Desde o início de 2018, tenho o cão mais bonito e simpático do mundo, um bichon maltês chamado Baltasar (o leitor que me desculpe a vaidosa frivolidade). Branco como os glaciares da Terra do Fogo, é um rei mago da tolerância. Além de ter levado um especialíssimo (e obrigatório após as vacinas básicas) banho na semana passada, por uma sorridente especialista que me cobrou os olhos da cara – o Baltasar, ar deleitado como nórdico em salão de massagens tailandesas, apreciou todos os segundos –, levo-o a passear nestes dias de chuva e só me lembro de Rui Rio.

Afinal, as metáforas líquidas colam-se-nos à pele: somos compostos por 60 a 65% de água. Rio, que tem (e gosta de ter) a subtileza de uma catarata, prometeu um "banho de ética" à política portuguesa mas levou antes com um duche gelado chamado Elina Fraga, ficando a boiar nas águas fétidas do hemiciclo após o grupo parlamentar do seu partido conceder históricos 39% de votos – não se via banhada tão épica desde 1978 – na eleição do seu próprio líder, Fernando Negrão.
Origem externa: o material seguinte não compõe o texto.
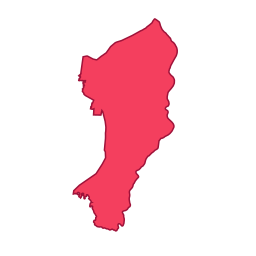 outline of Islas del Ibicuy, Entre Ríos, Argentina, rotated 247°
{"feature_id": "61730980B51981995924731", "entity_name": "Islas del Ibicuy", "entity_type": "district", "adm_level": 2, "iso_a3": "ARG", "parent_name": "Argentina", "parent_adm1": "Entre Ríos", "projection": "orthographic", "projection_center": [-58.964, -33.597], "detail": "fine", "context": "isolated", "style": "filled", "palette": "rose", "viewbox_px": 256, "rotation_deg": 247, "n_neighbors": 0, "source": "geoboundaries", "source_scale": "gbopen_adm2", "svg_char_len": 5557}
<svg xmlns="http://www.w3.org/2000/svg" viewBox="0 0 256 256"><g transform="rotate(247 128 128)"><path d="M88.6,51.8L88.5,52.0L88.5,52.8L88.3,53.7L88.1,53.7L88.0,53.9L88.2,54.2L88.1,54.5L87.5,55.1L86.9,55.3L86.4,55.6L86.2,56.0L86.3,56.4L86.5,56.3L86.9,56.0L87.1,55.7L87.3,55.5L87.9,55.8L88.0,56.1L88.3,56.9L87.5,57.7L86.8,58.1L86.0,57.8L85.6,57.5L85.0,56.6L84.6,56.2L84.3,56.0L83.7,56.1L83.1,56.7L82.1,57.0L82.8,58.1L83.2,58.6L83.7,59.0L84.6,59.3L85.2,59.5L85.6,59.8L85.7,60.1L85.7,60.7L85.3,61.3L84.8,61.5L84.5,61.4L84.2,60.4L84.1,60.2L83.9,60.2L83.1,60.8L82.5,60.9L80.8,60.1L80.2,60.0L79.8,60.3L79.8,60.8L80.0,61.0L80.3,60.9L80.4,60.6L80.6,60.4L81.0,60.4L81.2,60.6L81.2,60.9L81.3,62.9L81.4,63.1L82.3,63.4L82.6,63.6L82.7,63.9L82.6,64.3L82.3,64.8L81.4,64.8L80.5,65.2L79.6,65.3L79.2,65.2L78.7,64.9L78.5,64.3L77.4,64.5L76.2,65.2L75.5,65.2L75.1,65.4L74.4,65.4L74.1,65.3L73.8,65.5L73.9,65.2L73.7,64.9L73.6,64.2L73.4,63.9L72.2,63.0L71.0,62.3L70.7,62.2L70.3,62.3L70.1,62.6L70.1,62.9L70.5,63.4L70.5,63.9L70.3,64.3L69.8,64.7L69.2,64.6L68.9,64.4L68.7,64.0L68.0,63.8L67.1,63.8L65.6,64.0L64.4,63.8L63.4,63.7L62.5,63.8L61.7,64.1L60.3,64.2L59.5,64.5L59.0,64.5L58.5,64.1L58.4,63.6L58.1,63.3L56.1,62.3L55.8,61.8L56.2,60.9L55.9,60.3L55.3,59.8L54.8,59.6L53.5,60.0L53.0,60.0L52.4,59.6L52.0,59.6L51.5,59.7L50.5,60.5L49.3,61.1L48.1,62.9L47.6,64.4L47.3,64.8L47.0,65.2L46.0,65.5L45.6,65.9L45.4,66.3L45.4,67.0L45.2,67.3L44.2,68.3L43.5,68.9L43.1,69.9L41.4,71.3L41.2,71.5L41.1,72.4L41.1,73.7L41.0,74.0L40.6,74.4L39.7,74.9L39.4,75.6L39.1,75.9L38.3,76.2L38.0,76.7L38.0,77.6L39.2,79.1L39.7,80.2L40.1,80.4L42.2,80.7L43.0,81.1L43.4,81.6L43.5,82.2L43.1,82.8L42.6,83.2L40.4,84.0L40.1,84.3L40.0,84.5L40.1,85.2L40.3,85.5L41.9,87.0L44.6,88.5L45.8,89.0L48.1,89.4L49.5,90.0L52.2,89.8L52.6,89.9L53.1,90.2L53.3,90.8L53.4,91.2L53.2,92.6L53.0,93.5L53.2,94.9L53.4,95.6L54.6,97.4L54.9,99.0L55.6,99.8L56.7,100.3L58.2,100.3L62.1,101.3L63.4,102.0L64.0,102.5L64.8,103.0L65.8,103.5L68.2,104.1L69.2,104.6L69.7,105.1L70.1,105.8L70.6,106.6L70.7,107.2L71.7,108.9L72.6,109.8L73.5,110.4L74.4,111.2L74.5,111.4L74.6,111.8L75.1,112.5L76.4,114.0L77.8,116.6L78.2,117.6L78.3,117.7L78.4,118.0L78.5,118.1L78.6,118.4L78.9,118.7L80.1,118.8L82.9,117.9L83.9,117.9L84.3,118.1L84.9,118.4L85.2,118.8L85.4,119.3L85.3,120.0L85.4,121.9L85.7,122.7L86.2,123.9L86.9,125.0L87.0,125.6L87.2,126.7L87.3,127.2L87.7,127.8L87.8,127.9L87.9,128.1L88.5,129.1L89.1,129.8L91.2,131.4L91.6,131.6L91.7,131.8L92.6,132.7L93.4,133.9L93.9,134.7L94.0,135.1L94.3,135.4L94.3,135.8L94.2,136.3L94.3,136.5L94.4,136.9L95.7,140.0L96.2,142.2L97.0,144.1L97.2,146.3L97.6,147.4L97.8,147.7L98.7,148.4L104.0,151.5L105.1,153.3L105.6,154.4L105.4,154.9L105.2,156.0L105.3,156.5L105.3,157.3L105.7,158.5L106.0,162.5L106.6,164.5L107.8,167.0L108.9,168.4L110.8,170.5L111.9,171.1L113.5,171.3L114.5,171.2L116.3,170.7L121.1,168.6L122.7,168.5L124.2,168.9L124.8,169.2L126.5,170.9L127.7,171.3L128.5,171.2L130.4,169.9L130.8,169.9L131.6,170.1L132.2,170.8L132.4,171.4L132.6,172.5L132.5,173.4L132.9,174.1L133.8,175.0L134.6,175.4L136.6,175.8L139.2,175.5L140.1,175.7L141.8,176.5L144.9,178.6L145.6,179.5L146.6,181.4L147.4,183.1L149.0,185.9L150.2,187.2L151.3,188.2L153.6,189.3L154.8,189.6L155.5,189.5L156.9,189.5L158.0,189.1L158.7,188.7L160.5,187.9L162.3,187.5L163.1,187.4L164.3,187.9L165.8,189.0L166.4,189.5L166.7,190.1L168.0,191.1L168.6,191.6L172.7,196.7L175.7,200.7L177.6,202.3L178.6,202.9L180.4,203.7L182.2,204.1L183.3,204.2L184.9,204.0L186.6,203.9L188.2,203.5L189.3,203.0L190.7,202.1L191.4,202.0L191.9,201.9L193.2,202.1L194.3,202.0L196.3,201.2L197.1,201.0L199.1,200.2L200.0,200.1L201.0,199.7L202.2,198.9L205.2,197.9L207.2,197.8L209.2,197.8L210.0,197.9L212.2,198.2L213.4,198.2L215.4,197.1L217.7,195.6L218.0,195.0L216.7,192.7L215.5,191.3L215.1,190.1L214.5,188.3L213.7,185.0L212.9,183.1L212.9,181.9L212.5,179.4L212.5,177.6L211.5,168.1L211.0,156.3L211.1,155.3L211.5,151.3L211.5,149.6L209.7,143.8L206.0,137.8L205.7,137.3L204.4,131.1L203.0,126.3L203.0,125.8L203.2,125.4L205.1,122.8L209.8,119.0L210.2,118.5L210.4,118.0L211.1,114.5L197.4,106.3L196.6,106.0L196.6,105.8L196.3,105.5L195.9,105.3L195.9,105.0L195.7,104.7L195.7,104.0L195.3,103.8L195.4,103.4L195.3,103.1L194.7,103.4L194.5,103.9L194.6,104.2L194.4,104.4L193.4,104.1L193.0,103.8L193.0,103.3L192.8,103.2L192.8,102.8L192.2,102.0L191.9,101.9L191.5,102.0L191.5,101.8L191.3,101.3L191.0,101.2L190.9,101.3L190.5,101.9L190.5,102.6L189.7,103.9L189.4,104.9L188.8,105.7L188.7,106.2L188.5,106.5L188.5,106.8L188.3,107.2L188.0,106.8L187.6,106.8L187.7,106.5L187.6,106.3L187.6,106.1L187.2,106.2L187.4,105.6L187.6,105.6L187.8,104.9L188.0,104.8L187.7,104.5L187.4,104.6L187.2,104.6L187.1,104.9L186.6,105.2L186.9,104.9L186.9,104.5L187.0,104.4L186.8,104.1L186.6,104.2L185.7,104.2L185.4,104.3L185.3,104.2L185.3,103.9L185.1,103.9L185.1,104.2L184.7,103.8L184.6,104.1L184.4,104.2L184.4,103.9L184.1,103.8L183.9,103.5L183.4,103.4L183.2,103.5L182.9,103.2L183.0,103.0L182.6,102.9L182.5,102.7L182.2,102.5L182.0,102.2L181.8,101.6L181.6,101.7L181.4,101.4L181.1,101.5L180.8,101.2L180.7,101.0L179.7,100.6L179.6,100.4L179.3,100.5L179.2,100.5L178.8,100.5L177.8,100.9L177.5,100.8L176.8,100.9L176.6,100.7L176.4,100.7L176.1,100.7L174.5,101.5L167.0,107.3L164.6,104.9L164.9,104.5L161.7,102.5L162.0,102.1L160.3,101.0L159.6,101.9L159.2,102.6L159.0,103.3L159.0,104.1L153.5,101.4L150.5,108.1L154.3,110.8L152.8,111.1L143.1,109.6L137.4,108.0L134.0,106.4L132.2,105.3L129.2,104.1L127.0,103.1L117.0,97.7L116.4,97.6L115.5,97.8L114.9,97.8L109.5,95.8L109.0,95.4L104.8,90.2L98.5,80.9L98.3,80.3L94.3,60.9L91.5,53.6L88.6,51.8Z" fill="#f43f5e" stroke="#9f1239" stroke-width="1.5"/></g></svg>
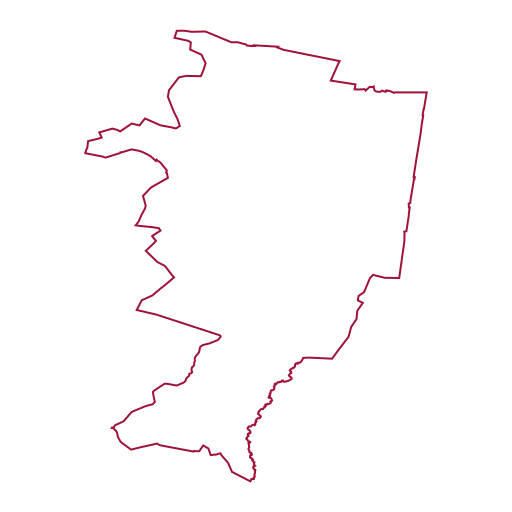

Houve mesmo dois deputados, inscritos na lista de Negrão, que não votaram nesta lista, passando entre os pingos da chuva. Com tanta sauna involuntária, começo a simpatizar com o novo presidente do PSD. Sobretudo depois do beijinho de Judas de António Costa (Costa é daqueles que ama toda a gente mas não se apaixona por ninguém) a propostas de reformas que jamais acontecerão. No seu corajoso mas cego coup de foudre pelas altas tensões ("é disto que eu gosto!"), Rio pode um dia esquecer-se do secador na banheira. Ou, do banho de ética, arrisca-se a não passar, infelizmente, de dar banho ao cão, submergindo para sempre em 2019.